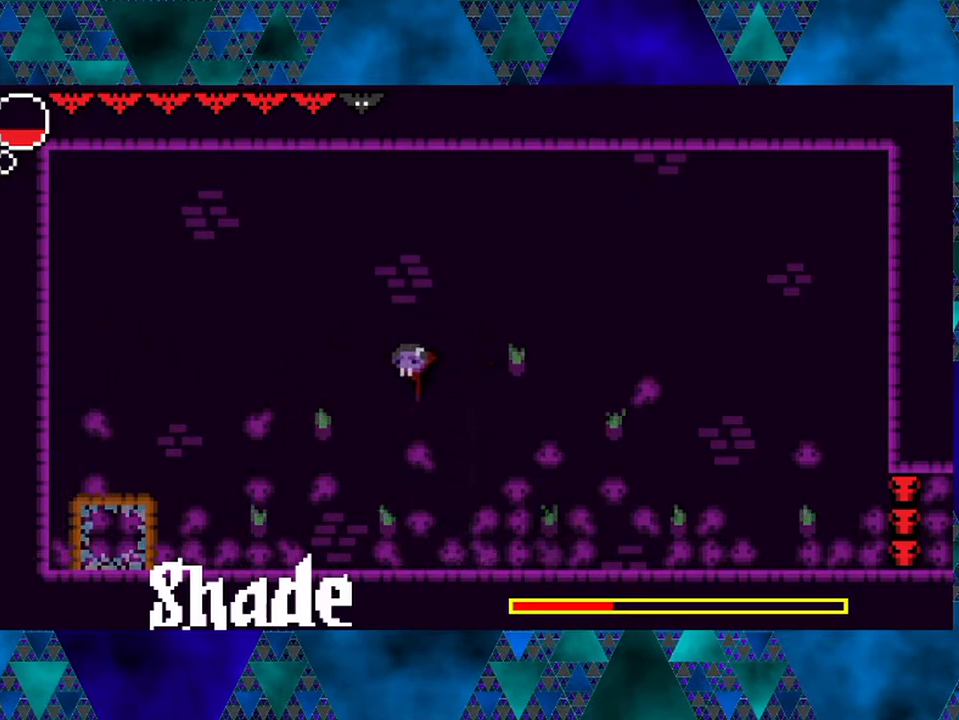
{"buttons": [], "left_stick": "center", "right_stick": "center", "events": [[67, "DPAD_LEFT", "up"], [100, "DPAD_RIGHT", "down"], [317, "DPAD_RIGHT", "up"]]}
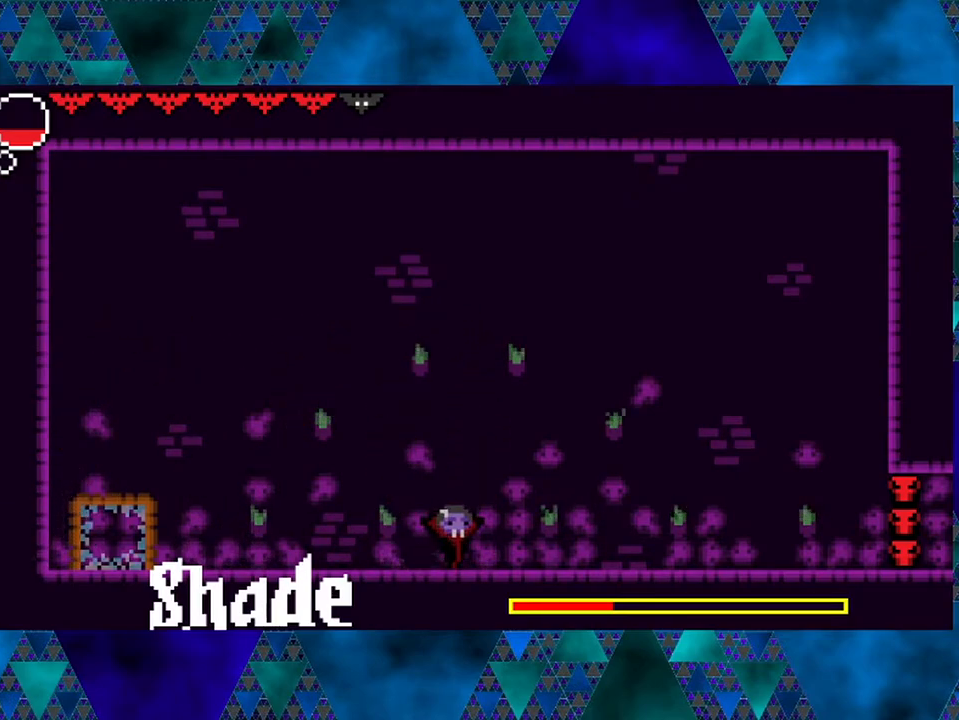
{"buttons": ["DPAD_RIGHT"], "left_stick": "center", "right_stick": "center", "events": [[50, "B", "down"], [233, "DPAD_RIGHT", "down"], [317, "B", "up"], [350, "DPAD_RIGHT", "up"], [417, "DPAD_RIGHT", "down"]]}
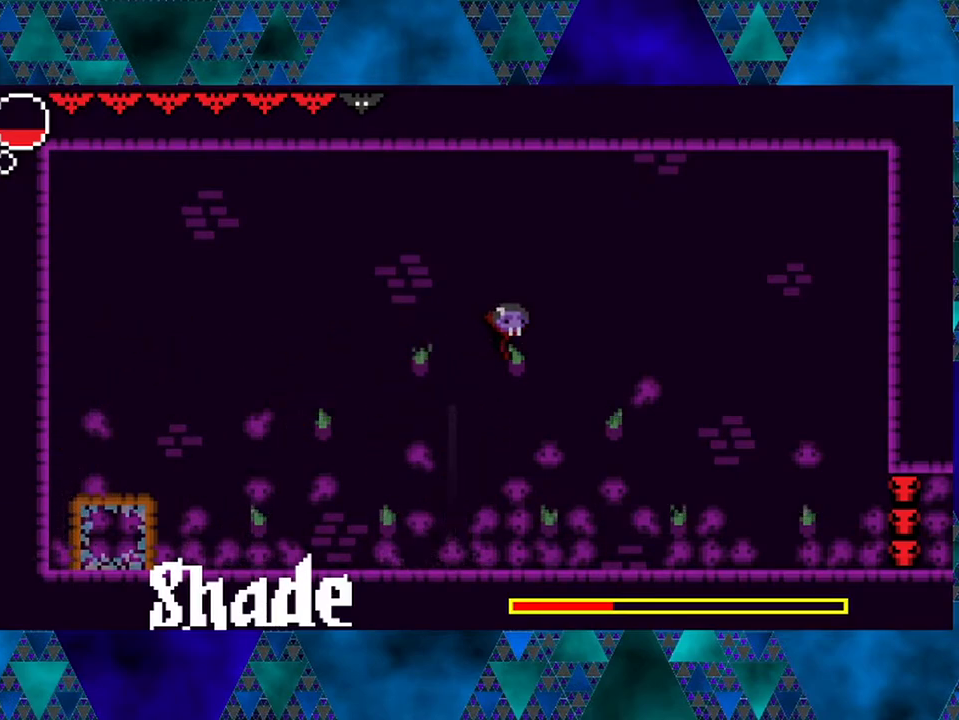
{"buttons": ["B", "DPAD_RIGHT"], "left_stick": "center", "right_stick": "center", "events": [[400, "B", "down"]]}
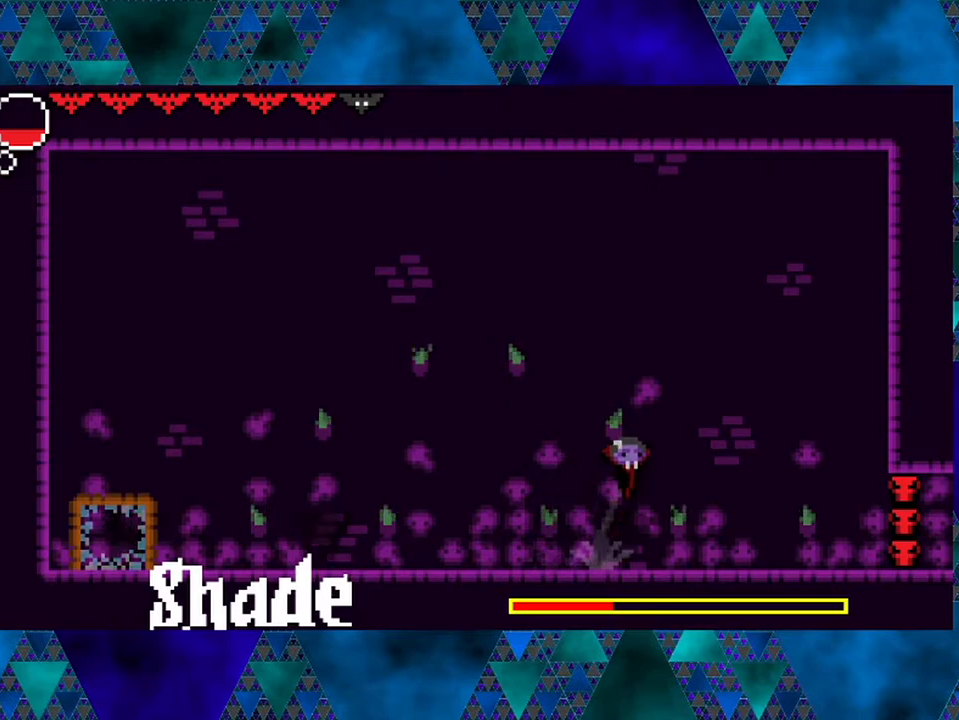
{"buttons": ["R2", "DPAD_RIGHT"], "left_stick": "center", "right_stick": "center", "events": [[33, "DPAD_RIGHT", "up"], [67, "DPAD_LEFT", "down"], [150, "DPAD_LEFT", "up"], [200, "DPAD_RIGHT", "down"], [367, "B", "up"], [367, "R2", "down"]]}
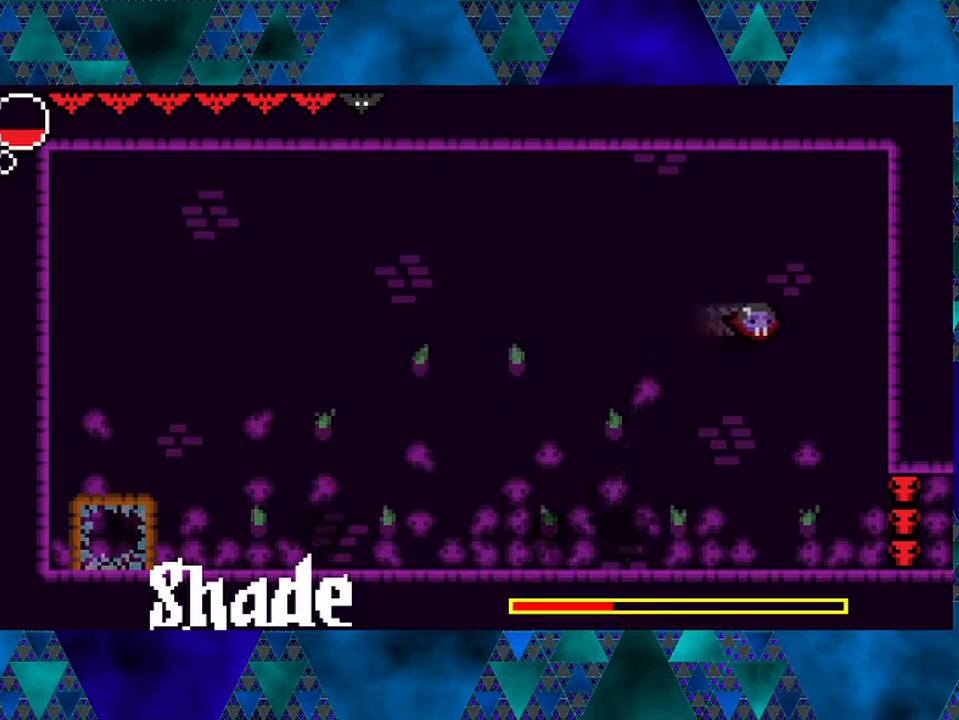
{"buttons": [], "left_stick": "center", "right_stick": "center", "events": [[233, "R2", "up"], [283, "DPAD_RIGHT", "up"]]}
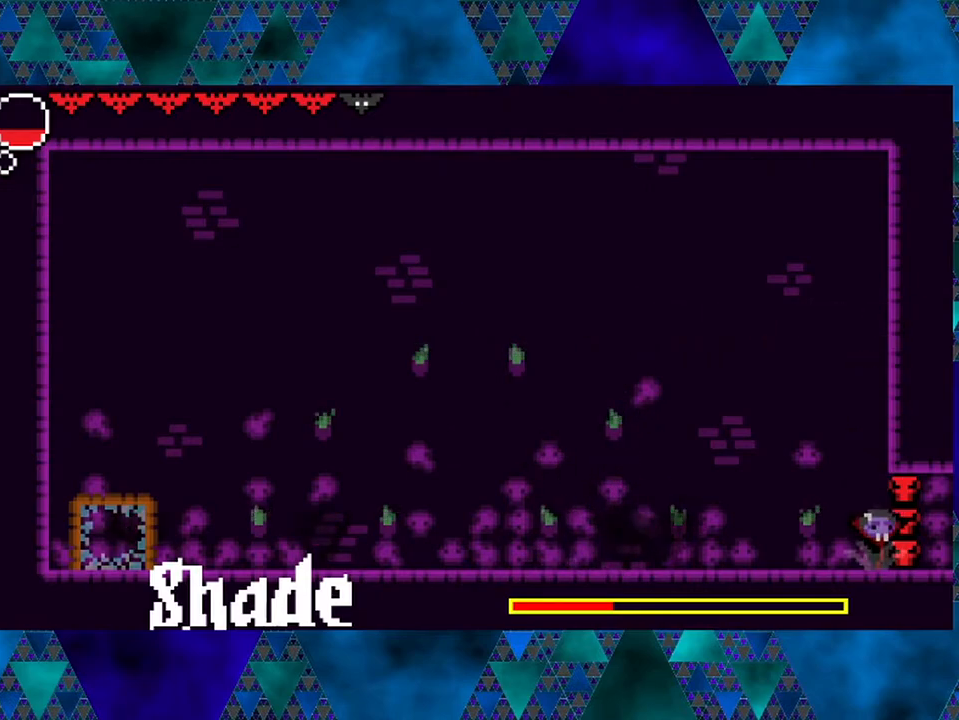
{"buttons": ["B", "DPAD_LEFT"], "left_stick": "center", "right_stick": "center", "events": [[133, "DPAD_LEFT", "down"], [200, "B", "down"]]}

> _Problem statement_
Give back the full listing exactly, with pictures dropped.

> _Written response_
{"buttons": [], "left_stick": "center", "right_stick": "center", "events": [[67, "DPAD_LEFT", "up"], [100, "DPAD_RIGHT", "down"], [317, "DPAD_RIGHT", "up"]]}
{"buttons": ["DPAD_RIGHT"], "left_stick": "center", "right_stick": "center", "events": [[50, "B", "down"], [233, "DPAD_RIGHT", "down"], [317, "B", "up"], [350, "DPAD_RIGHT", "up"], [417, "DPAD_RIGHT", "down"]]}
{"buttons": ["B", "DPAD_RIGHT"], "left_stick": "center", "right_stick": "center", "events": [[400, "B", "down"]]}
{"buttons": ["R2", "DPAD_RIGHT"], "left_stick": "center", "right_stick": "center", "events": [[33, "DPAD_RIGHT", "up"], [67, "DPAD_LEFT", "down"], [150, "DPAD_LEFT", "up"], [200, "DPAD_RIGHT", "down"], [367, "B", "up"], [367, "R2", "down"]]}
{"buttons": [], "left_stick": "center", "right_stick": "center", "events": [[233, "R2", "up"], [283, "DPAD_RIGHT", "up"]]}
{"buttons": ["B", "DPAD_LEFT"], "left_stick": "center", "right_stick": "center", "events": [[133, "DPAD_LEFT", "down"], [200, "B", "down"]]}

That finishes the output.